In questo contesto, il Consiglio regionale della Calabria ha approvato nella seduta del 29 giugno 2020 la legge n. 10, recante «Modifiche ed integrazioni al Piano casa (legge regionale 11 agosto 2010, n. 21)» che come noto disciplina l'esecuzione di interventi di razionalizzazione del patrimonio edilizio esistente, di riqualificazione di aree urbane degradate, di sostituzione edilizia, di ampliamento e demolizione/ricostruzione di edifici esistenti, in deroga alle previsioni dei regolamenti comunali e degli strumenti urbanistici e territoriali comunali, provinciali e regionali.
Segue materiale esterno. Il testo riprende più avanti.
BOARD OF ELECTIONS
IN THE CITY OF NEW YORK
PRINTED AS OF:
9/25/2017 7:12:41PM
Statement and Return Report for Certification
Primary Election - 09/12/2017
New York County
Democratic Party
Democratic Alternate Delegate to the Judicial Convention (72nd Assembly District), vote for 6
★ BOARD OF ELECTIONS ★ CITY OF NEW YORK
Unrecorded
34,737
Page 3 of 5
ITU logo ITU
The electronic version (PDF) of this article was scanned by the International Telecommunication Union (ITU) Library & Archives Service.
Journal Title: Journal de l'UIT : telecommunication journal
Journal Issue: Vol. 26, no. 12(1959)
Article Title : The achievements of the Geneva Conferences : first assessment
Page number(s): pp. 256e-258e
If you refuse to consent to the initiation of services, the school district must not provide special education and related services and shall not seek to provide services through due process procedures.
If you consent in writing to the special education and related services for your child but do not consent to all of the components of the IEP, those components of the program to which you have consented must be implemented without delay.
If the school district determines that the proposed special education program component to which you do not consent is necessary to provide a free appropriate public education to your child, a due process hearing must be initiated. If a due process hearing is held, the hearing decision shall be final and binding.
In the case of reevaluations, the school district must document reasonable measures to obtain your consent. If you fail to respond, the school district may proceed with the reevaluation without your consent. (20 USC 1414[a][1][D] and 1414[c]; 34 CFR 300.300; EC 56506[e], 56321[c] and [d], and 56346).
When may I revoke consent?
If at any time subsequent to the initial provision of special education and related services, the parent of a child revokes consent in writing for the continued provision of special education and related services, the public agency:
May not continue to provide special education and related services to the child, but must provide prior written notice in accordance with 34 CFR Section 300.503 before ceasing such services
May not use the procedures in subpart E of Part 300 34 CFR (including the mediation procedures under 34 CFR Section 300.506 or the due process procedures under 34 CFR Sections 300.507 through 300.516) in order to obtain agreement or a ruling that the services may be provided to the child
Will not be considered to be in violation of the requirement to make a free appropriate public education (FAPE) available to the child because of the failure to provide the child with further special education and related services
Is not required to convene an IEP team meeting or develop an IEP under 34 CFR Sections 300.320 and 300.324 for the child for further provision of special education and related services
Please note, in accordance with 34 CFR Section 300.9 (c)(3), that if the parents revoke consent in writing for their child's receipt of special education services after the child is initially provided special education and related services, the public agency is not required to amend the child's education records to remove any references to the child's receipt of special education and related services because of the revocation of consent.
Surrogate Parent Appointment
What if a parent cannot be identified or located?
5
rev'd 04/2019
La legge si compone di sei articoli (i primi quattro sostanziali, il terzo attestante l'irrilevanza sul piano finanziario, il quarto dedicato all'immediata entrata in vigore).

Le norme in questione, tuttavia, ad avviso della Presidenza del Consiglio, violano sia la competenza legislativa esclusiva dello Stato in materia di tutela dell'ambiente e dell'ecosistema, sia il principio di leale collaborazione fra Stato e regioni, sia infine la competenza esclusiva dello Stato in materia di tutela del paesaggio, e devono pertanto essere impugnate per i seguenti

 

Motivi

 

1. Illegittimita' costituzionale dell'art. 1 della legge regionale n. 10/2020 per violazione dell'art. 9 e dell'art. 117, comma 2, lettera s) della Costituzione, nonche' del principio di leale collaborazione tra Stato e regioni, in relazione agli articoli 135, 143 e 145 del decreto legislativo 22 gennaio 2004, n. 42.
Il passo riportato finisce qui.